Hace ya algunos años que Teatro Meridional puso en escena esta recopilación de la historia de Romeo y Julieta para tres únicos actores. Ahora la recuperan sin que el paso del tiempo haya restado interés a esta versión comprimida. Porque “Romeo” es la historia de una amistad, la de tres jóvenes de Verona, compañeros de amores, aventuras y drama. Realmente asistimos a una representación de la historia de Shakespeare en la que dos de los actores se desdoblan en distintos personajes. Solamente Barahona, como Romeo, mantiene una sola personalidad. Sus dos compañeros pueden lucirse, además, en escenas como las protagonizadas por los frailes, desarrolladas en un tono de comedia que llega fácilmente a los espectadores. La síntesis no resta emoción a los desgraciados amores de los Montescos y Capuletos, aunque sí acentúa los fuertes lazos entre los tres jóvenes amigos. Mercutio, Benvolio y Romeo forman un triángulo que se rompe por los duelos a muerte o por la desgracia del amor con Julieta. La escena final, con un solo superviviente, acentúa esa amistad que solo la muerte ha podido destruir.

Álvaro Lavín recurre al texto y a los actores como baza principal para su montaje. Ha trabajado cada una de las personalidades y ha diseñado unas transiciones escénicas sencillas y efectivas. A un ritmo a veces vertiginoso, transitamos de las calles de Verona a la estancia de Julieta, o al convento donde se fragua la trampa para conseguir que el amor de los jóvenes triunfe.

Es sumamente gratificante que tres jóvenes actores, que se han convertido en muy populares gracias a series como Los Serrano, Física o química y El barco, se arriesguen a subir a la escena sin artificios, a cuerpo limpio. Arropados solamente con unos trajes que les sitúan en la época de la acción. Es un ejercicio difícil y arriesgado del que salen muy bien parados. Cada uno de los tres maneja un registro distinto. Alex Barahona, que ya ha hecho “Yepeto” y “El enfermo imaginario”, se mueve en escena con las trazas del galán que su físico le permite.
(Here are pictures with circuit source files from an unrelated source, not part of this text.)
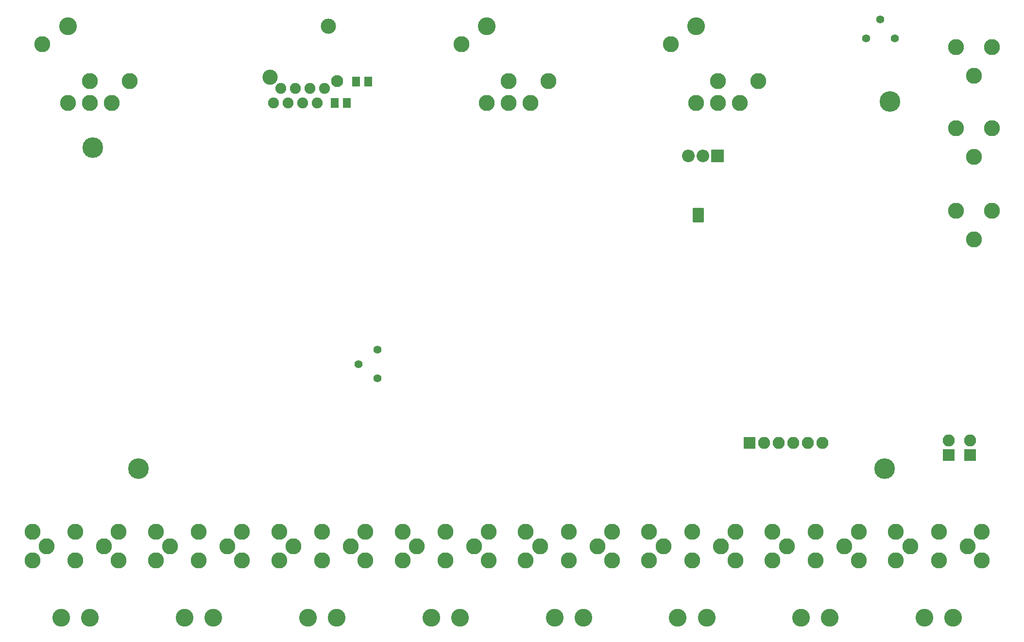
<source format=gbr>
G04 #@! TF.GenerationSoftware,KiCad,Pcbnew,5.1.4+dfsg1-1*
G04 #@! TF.CreationDate,2020-06-06T10:49:10+02:00*
G04 #@! TF.ProjectId,Midi_Merger,4d696469-5f4d-4657-9267-65722e6b6963,rev?*
G04 #@! TF.SameCoordinates,Original*
G04 #@! TF.FileFunction,Soldermask,Bot*
G04 #@! TF.FilePolarity,Negative*
%FSLAX46Y46*%
G04 Gerber Fmt 4.6, Leading zero omitted, Abs format (unit mm)*
G04 Created by KiCad (PCBNEW 5.1.4+dfsg1-1) date 2020-06-06 10:49:10*
%MOMM*%
%LPD*%
G04 APERTURE LIST*
%ADD10C,3.100000*%
%ADD11C,2.800000*%
%ADD12O,2.100000X2.100000*%
%ADD13R,2.100000X2.100000*%
%ADD14C,1.400000*%
%ADD15O,2.200000X2.200000*%
%ADD16R,2.200000X2.200000*%
%ADD17C,3.600000*%
%ADD18R,1.400000X1.700000*%
%ADD19C,1.900000*%
%ADD20C,2.650000*%
%ADD21C,2.100000*%
%ADD22C,0.254000*%
G04 APERTURE END LIST*
D10*
X182000000Y-166000000D03*
X177000000Y-166000000D03*
D11*
X187000000Y-151000000D03*
X187000000Y-156000000D03*
X179500000Y-151000000D03*
X172000000Y-151000000D03*
X179500000Y-156000000D03*
X172000000Y-156000000D03*
X184500000Y-153500000D03*
X174500000Y-153500000D03*
D10*
X139000000Y-166000000D03*
X134000000Y-166000000D03*
D11*
X144000000Y-151000000D03*
X144000000Y-156000000D03*
X136500000Y-151000000D03*
X129000000Y-151000000D03*
X136500000Y-156000000D03*
X129000000Y-156000000D03*
X141500000Y-153500000D03*
X131500000Y-153500000D03*
D10*
X160500000Y-166000000D03*
X155500000Y-166000000D03*
D11*
X165500000Y-151000000D03*
X165500000Y-156000000D03*
X158000000Y-151000000D03*
X150500000Y-151000000D03*
X158000000Y-156000000D03*
X150500000Y-156000000D03*
X163000000Y-153500000D03*
X153000000Y-153500000D03*
D10*
X96000000Y-166000000D03*
X91000000Y-166000000D03*
D11*
X101000000Y-151000000D03*
X101000000Y-156000000D03*
X93500000Y-151000000D03*
X86000000Y-151000000D03*
X93500000Y-156000000D03*
X86000000Y-156000000D03*
X98500000Y-153500000D03*
X88500000Y-153500000D03*
D10*
X117500000Y-166000000D03*
X112500000Y-166000000D03*
D11*
X122500000Y-151000000D03*
X122500000Y-156000000D03*
X115000000Y-151000000D03*
X107500000Y-151000000D03*
X115000000Y-156000000D03*
X107500000Y-156000000D03*
X120000000Y-153500000D03*
X110000000Y-153500000D03*
D10*
X53000000Y-166000000D03*
X48000000Y-166000000D03*
D11*
X58000000Y-151000000D03*
X58000000Y-156000000D03*
X50500000Y-151000000D03*
X43000000Y-151000000D03*
X50500000Y-156000000D03*
X43000000Y-156000000D03*
X55500000Y-153500000D03*
X45500000Y-153500000D03*
D10*
X74500000Y-166000000D03*
X69500000Y-166000000D03*
D11*
X79500000Y-151000000D03*
X79500000Y-156000000D03*
X72000000Y-151000000D03*
X64500000Y-151000000D03*
X72000000Y-156000000D03*
X64500000Y-156000000D03*
X77000000Y-153500000D03*
X67000000Y-153500000D03*
D10*
X31500000Y-166000000D03*
X26500000Y-166000000D03*
D11*
X36500000Y-151000000D03*
X36500000Y-156000000D03*
X29000000Y-151000000D03*
X21500000Y-151000000D03*
X29000000Y-156000000D03*
X21500000Y-156000000D03*
X34000000Y-153500000D03*
X24000000Y-153500000D03*
D10*
X137190000Y-62860000D03*
D11*
X141000000Y-76200000D03*
X132750000Y-66030000D03*
X141000000Y-72385000D03*
X137190000Y-76200000D03*
X144810000Y-76200000D03*
X147980000Y-72385000D03*
D10*
X100690000Y-62860000D03*
D11*
X104500000Y-76200000D03*
X96250000Y-66030000D03*
X104500000Y-72385000D03*
X100690000Y-76200000D03*
X108310000Y-76200000D03*
X111480000Y-72385000D03*
D10*
X27690000Y-62860000D03*
D11*
X31500000Y-76200000D03*
X23250000Y-66030000D03*
X31500000Y-72385000D03*
X27690000Y-76200000D03*
X35310000Y-76200000D03*
X38480000Y-72385000D03*
D12*
X184900000Y-135060000D03*
D13*
X184900000Y-137600000D03*
D11*
X188700000Y-66500000D03*
X185600000Y-71500000D03*
X182500000Y-66500000D03*
X182500000Y-80600000D03*
X185600000Y-85600000D03*
X188700000Y-80600000D03*
X188700000Y-95000000D03*
X185600000Y-100000000D03*
X182500000Y-95000000D03*
D12*
X181200000Y-135060000D03*
D13*
X181200000Y-137600000D03*
D12*
X159200000Y-135500000D03*
X156660000Y-135500000D03*
X154120000Y-135500000D03*
X151580000Y-135500000D03*
X149040000Y-135500000D03*
D13*
X146500000Y-135500000D03*
D14*
X81650000Y-124250000D03*
X78350000Y-121750000D03*
X81650000Y-119250000D03*
D15*
X135820000Y-85500000D03*
X138360000Y-85500000D03*
D16*
X140900000Y-85500000D03*
D14*
X166800000Y-64950000D03*
X169300000Y-61650000D03*
X171800000Y-64950000D03*
D17*
X171000000Y-76000000D03*
X170000000Y-140000000D03*
X32000000Y-84000000D03*
X40000000Y-140000000D03*
D18*
X80050000Y-72500000D03*
X77950000Y-72500000D03*
X74200000Y-76250000D03*
X76300000Y-76250000D03*
D19*
X72440000Y-73700000D03*
X71170000Y-76240000D03*
X69900000Y-73700000D03*
X68630000Y-76240000D03*
X67360000Y-73700000D03*
X66090000Y-76240000D03*
X64820000Y-73700000D03*
X63550000Y-76240000D03*
D20*
X73080000Y-62900000D03*
X62920000Y-71790000D03*
D21*
X74595000Y-72430400D03*
D22*
G36*
X138373000Y-96873000D02*
G01*
X136627000Y-96873000D01*
X136627000Y-94627000D01*
X138373000Y-94627000D01*
X138373000Y-96873000D01*
X138373000Y-96873000D01*
G37*
X138373000Y-96873000D02*
X136627000Y-96873000D01*
X136627000Y-94627000D01*
X138373000Y-94627000D01*
X138373000Y-96873000D01*
M02*

</source>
Su Romeo no tiene la posibilidad de provocar sonrisas o carcajadas, por lo que actor tiene que hacer un trabajo de contención, de introspección para transmitir la tormenta interior que le asola. Bernabé Fernández –estuvo espléndido en “El enemigo de la clase”- tiene una extraordinaria naturalidad en el escenario. Es de esos actores que parecen estar más cómodos sobre las tablas que en el salón de su casa. Por eso pienso que, en el futuro, podrá afrontar cualquier tipo de personaje. Y queda Javier Hernández, debutante, que explota su vena humorística con un derroche de energía que contagia a sus compañeros. Él y Fernández encuentran sus mejores momentos en las escenas como frailes.

Son tres amigos de Verona a los que dan vida tres amigos actores perfectamente compenetrados. Este montaje es una de esas curiosidades de la temporada que, seguramente, agradecerán quienes gustan de teatro alejado del gran aparato escénico o luminotécnico: texto, interpretación y dirección.